Marie France Van Damme describes the birth of her namesake fashion label as a “new adventure”. The French Canadian designer created samples in 2011 that were picked up by Harrods in London and Bergdorf Goodman in New York. “When Harrods’ chief merchant saw my samples she said, ‘This is what I want to wear on holiday,’” says Van Damme, while surrounded by clothing racks at her showroom in Kwun Tong, Hong Kong’s former textile hub.

Van Damme has 35 years of experience. Arriving in Hong Kong from New York in the 1980s, she started manufacturing womenswear for US and European high-street retailers before moving production to mainland China. As fast fashion squeezed margins she decided to design her own ready-to-wear, “semi-couture” label, using luxury fabrics sourced from French mills and a core team of 10 veteran seamstresses, based in Hong Kong – her home of four decades.

Her “Made in Hong Kong” kaftans, tunics, swimsuits, beach cover-ups and kimonos are stocked by five-star hotels all over the world. Van Damme’s seasonless resortwear mixes vivid colours and her favoured monochrome. “The whole idea of our collection is that you buy it on holiday but you can wear it in the city and vice versa,” she says.

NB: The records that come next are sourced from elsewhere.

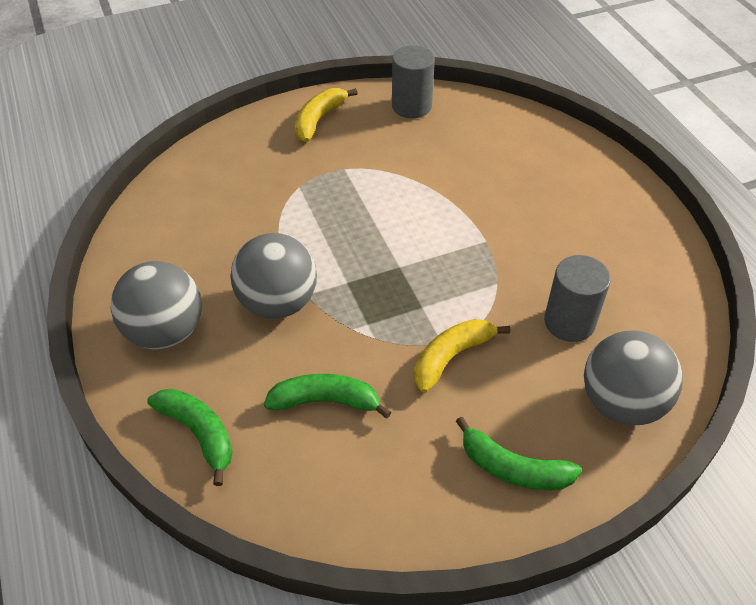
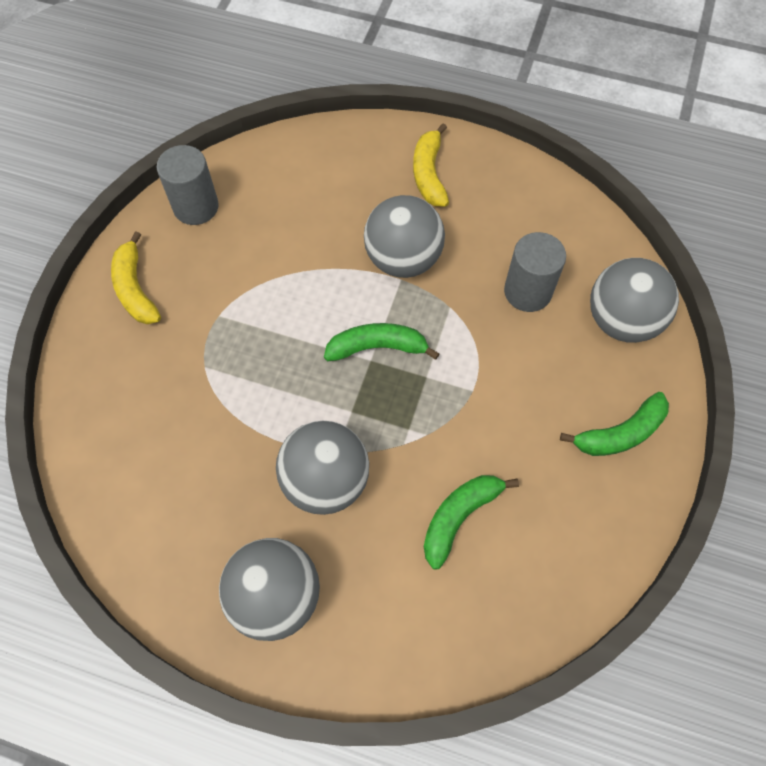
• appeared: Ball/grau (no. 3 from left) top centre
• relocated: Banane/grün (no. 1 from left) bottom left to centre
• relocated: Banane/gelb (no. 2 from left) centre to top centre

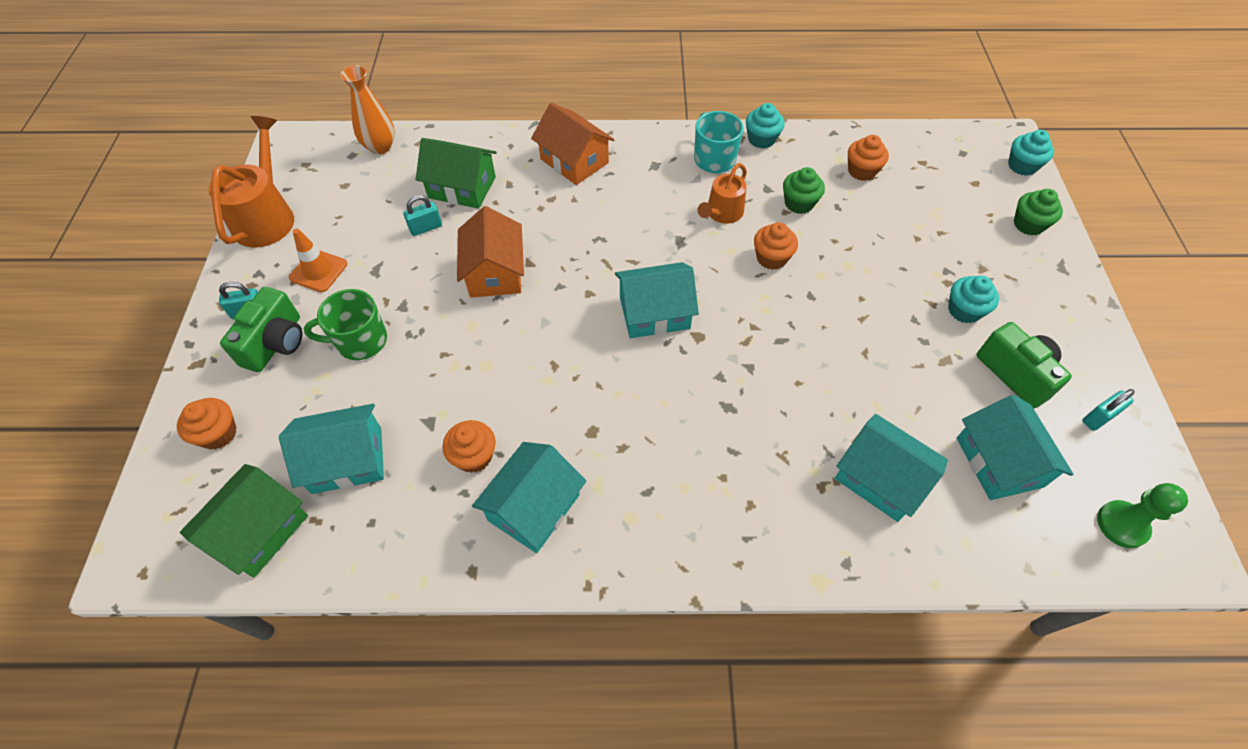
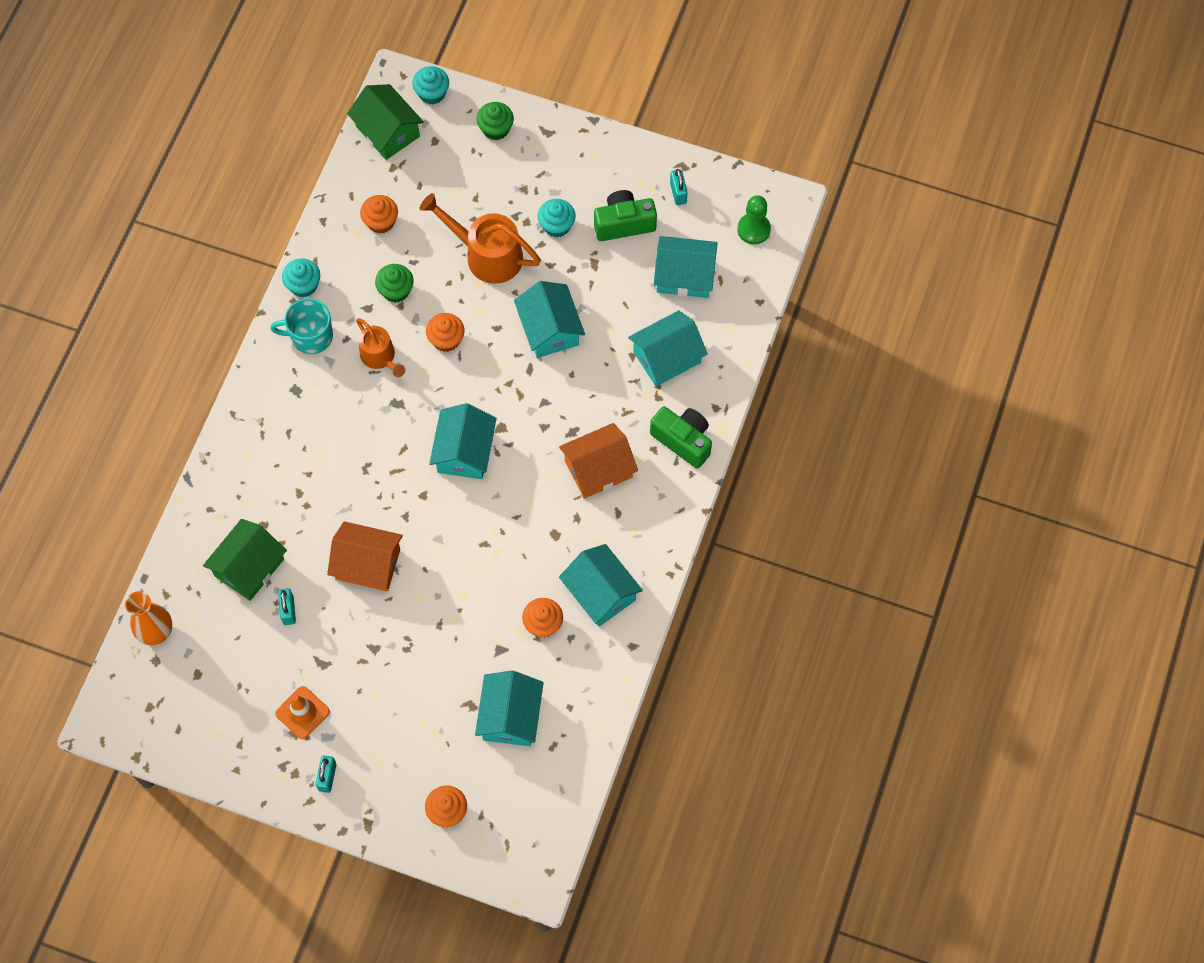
• missing: Tasse/grün middle left
• appeared: Haus/türkis (no. 3 from left) top centre
• relocated: Haus/grün (no. 1 from left in the first image) bottom left to Haus/grün (no. 2 from left) top left
• relocated: Gießkanne/orange (no. 1 from left in the first image) top left to Gießkanne/orange (no. 2 from left) top centre
• relocated: Kamera/grün (no. 1 from left in the first image) middle left to Kamera/grün (no. 2 from left) centre
• relocated: Haus/orange (no. 2 from left) top centre to centre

Each item takes half a day to produce and the micro-factory in Kwun Tong produces about 600 per week. On a Friday afternoon seamstresses are stitching and sewing intricate seams. The following week these items will be on sale at the brand’s IFC shopping mall. Opened in 2013, the Hong Kong flagship is the first of Van Damme’s 13 directly operated shops, which never go on sale. Dubai recently joined a jetsetting line-up that also includes Miami, Las Vegas, Beverly Hills, Marrakech and Bangkok.